Having been Oscar-nominated numerous times and having won the Supporting Oscar for “Shakespeare in Love,” in which she was paired with Gwynette Paltrow, Dench is a favorite with Academy voters. Last year's Supporting Oscar winner for “The Aviator,” Blanchett's face and name should be fresh with the voters, as well.
The Painted Veil
Is the public ready for a remake of Garbo's 1934 melodrama, “The Painted Veil,” based on Somerset Maugham's 1920 novel We'll find out comes December 15, when Warner Independent releases the new version, adapted to the screen by Ron Nyswaner (scripter of the controversial AIDS drama, “Philadelphia”) and helmed by John Curran, who made “We Don's Live Here Anymore,” starring Naomi Watts.
In the new film, brain child of actor Edward Norton, the gifted Naomi Watts reprises Garbo's role, the alluring, somehow mysterious and enigmatic wife of a British doctor (played by Norton). Living in Shanghai, the doctor goes deep into China to treat the spreading epidemic of cholera, allowing his wife time to fall for another man (Live Schreiber).
For the record, in the 1934 melodrama, the romantic triangle consisted of Garbo, Herbert Marshall (as her husband-doctor) and George Brent (as the lover). The MGM production was “exotic” in the way that all shot on the studio lot Hollywood movies were (remember “The Good Earth”). Curran shot the whole movie on location in China, including the spectacular region of Guangdong.
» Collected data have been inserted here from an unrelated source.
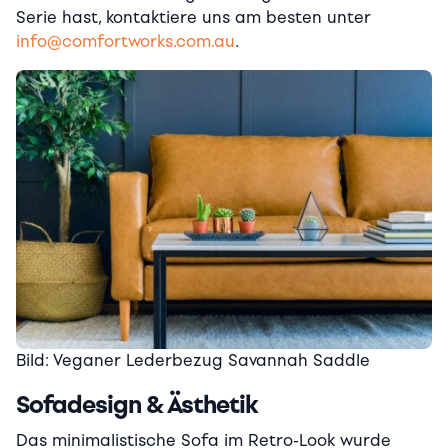
Serie hast, kontaktiere uns am besten unter
info@comfortworks.com.au
.
Bild: Veganer Lederbezug Savannah Saddle
Sofadesign & Ästhetik
Das minimalistische Sofa im Retro-Look wurde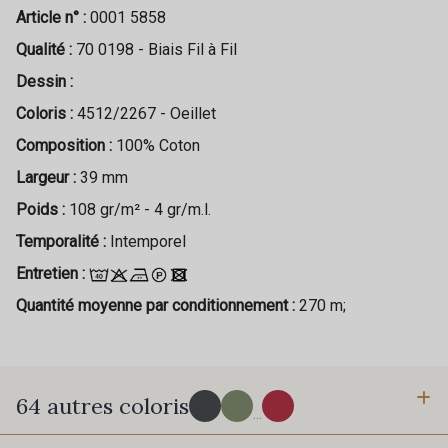
Article n° :
0001 5858
Qualité :
70 0198 - Biais Fil à Fil
Dessin :
Coloris :
4512/2267 - Oeillet
Composition :
100% Coton
Largeur :
39 mm
Poids :
108 gr/m² - 4 gr/m.l.
Temporalité :
Intemporel
Entretien :
Quantité moyenne par conditionnement :
270 m;
64 autres coloris
...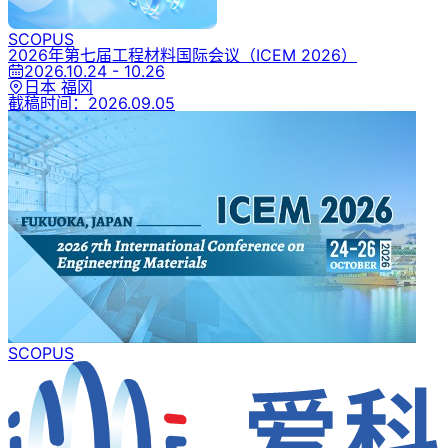
SCOPUS
2026年第七届工程材料国际会议
（ICEM 2026）
2026.10.24 - 10.26
日本 福冈
截稿时间：
2026.09.05
SCOPUS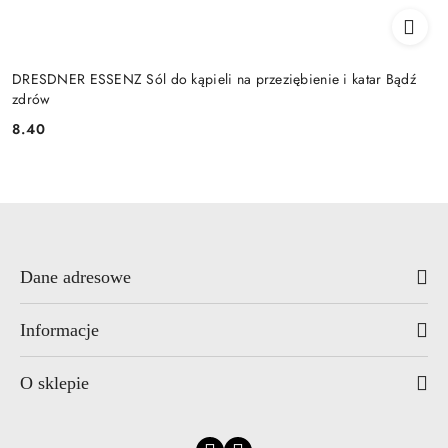
DRESDNER ESSENZ Sól do kąpieli na przeziębienie i katar Bądź
zdrów
8.40
Cena:
Dane adresowe
Informacje
O sklepie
On paper, this “Painted Veil,” promises to be the type of film that David Lean was known for (“Doctor Zhivago,” “Ryan's Daughter”), with a touch of Minghella's Oscar-winning “The English Patient,” also revolving around a romantic triangle.
Oscar Record and Prospects
Watts has been Oscar-nominated once, for David Lynch's “Mullholland Drive,” and she won a number of critical kudos for Innaritu's “21 Grams,” opposite Sean Penn.
Having been nominated twice (Best Actor for “American History X” and Supporting for “Primal Fear”) Norton is due for a major comeback. Choosey, he has not made a film in years and his last appearance was in a flop that no one saw, “Down in the Valley” as a modern cowboy.